New Technologies Address Old Challenges

Many biopharmaceutical organizations rely on mammalian cell-based expression systems as their production platform. Serum-free media are commonly used to culture those cells, often in conjunction with animal-derived supplements such as transferrin, albumin, or insulin-like growth factors to enhance growth and productivity. Animal-derived ingredients constitute an intrinsic safety risk, primarily through potential contamination of adventitious agents in the final drug product. Consequently, regulatory authorities enforce strict quality controls on all such products and their use in biopharmaceutical manufacture. Pharmaceutical companies are thus looking for alternatives.

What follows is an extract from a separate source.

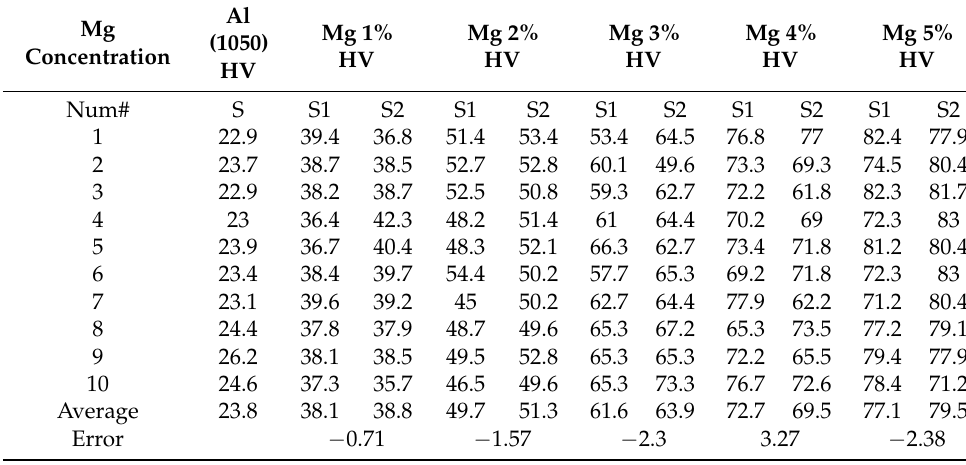
Table 4. Hardness test results for Al (1050) alloy with different Mg percentiles.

Development of animal-free recombinant transferrin, albumin, or insulin-like growth factors is an example of how innovation has helped biopharmaceutical companies bypass some regulatory obstacles. These recombinant protein supplements are chemically defined and free from the risk of infecting patients, which alleviates many regulatory concerns traditionally linked with animal-derived protein supplements. Animal-free supplements have been developed specifically for use in large-scale mammalian cell culture and are now readily available.

The industry is also investigating the benefits of nonmammalian expression systems that offer additional benefits such as faster production timelines in simpler, chemically defined growth media. For example, certain microbes offer a rapid production process, can be cultured without animal- or human-derived materials, are versatile, and have broad product applicability. Because of the genetic simplicity of these organisms relative to animal cells, they can be genetically manipulated to optimize production of recombinant proteins without negatively affecting product quality. A number of systems and platforms — such as Saccharomyces cerevisiae, Picchia pastoris, Pseudomonas fluorescens, and Corynebacterium glutamincum — offer solutions to some regulatory issues while reducing the timelines for bringing a new biotherapeutic to market or clinical trials.

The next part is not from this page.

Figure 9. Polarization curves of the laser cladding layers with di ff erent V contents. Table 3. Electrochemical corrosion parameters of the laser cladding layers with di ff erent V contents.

Protein therapeutic developers face several other challenges, such as overcoming poor protein half-life and bioavailability. Such issues lower efficacy, which can cause high peaks or low levels of the drug in patients, potentially leading to unwanted side effects and limitations of the therapeutic benefit and requiring higher and more frequent doses. These are not only problems for patients, but they create additional strain on manufacturing capacities and ultimately incur higher treatment costs (Figure 1).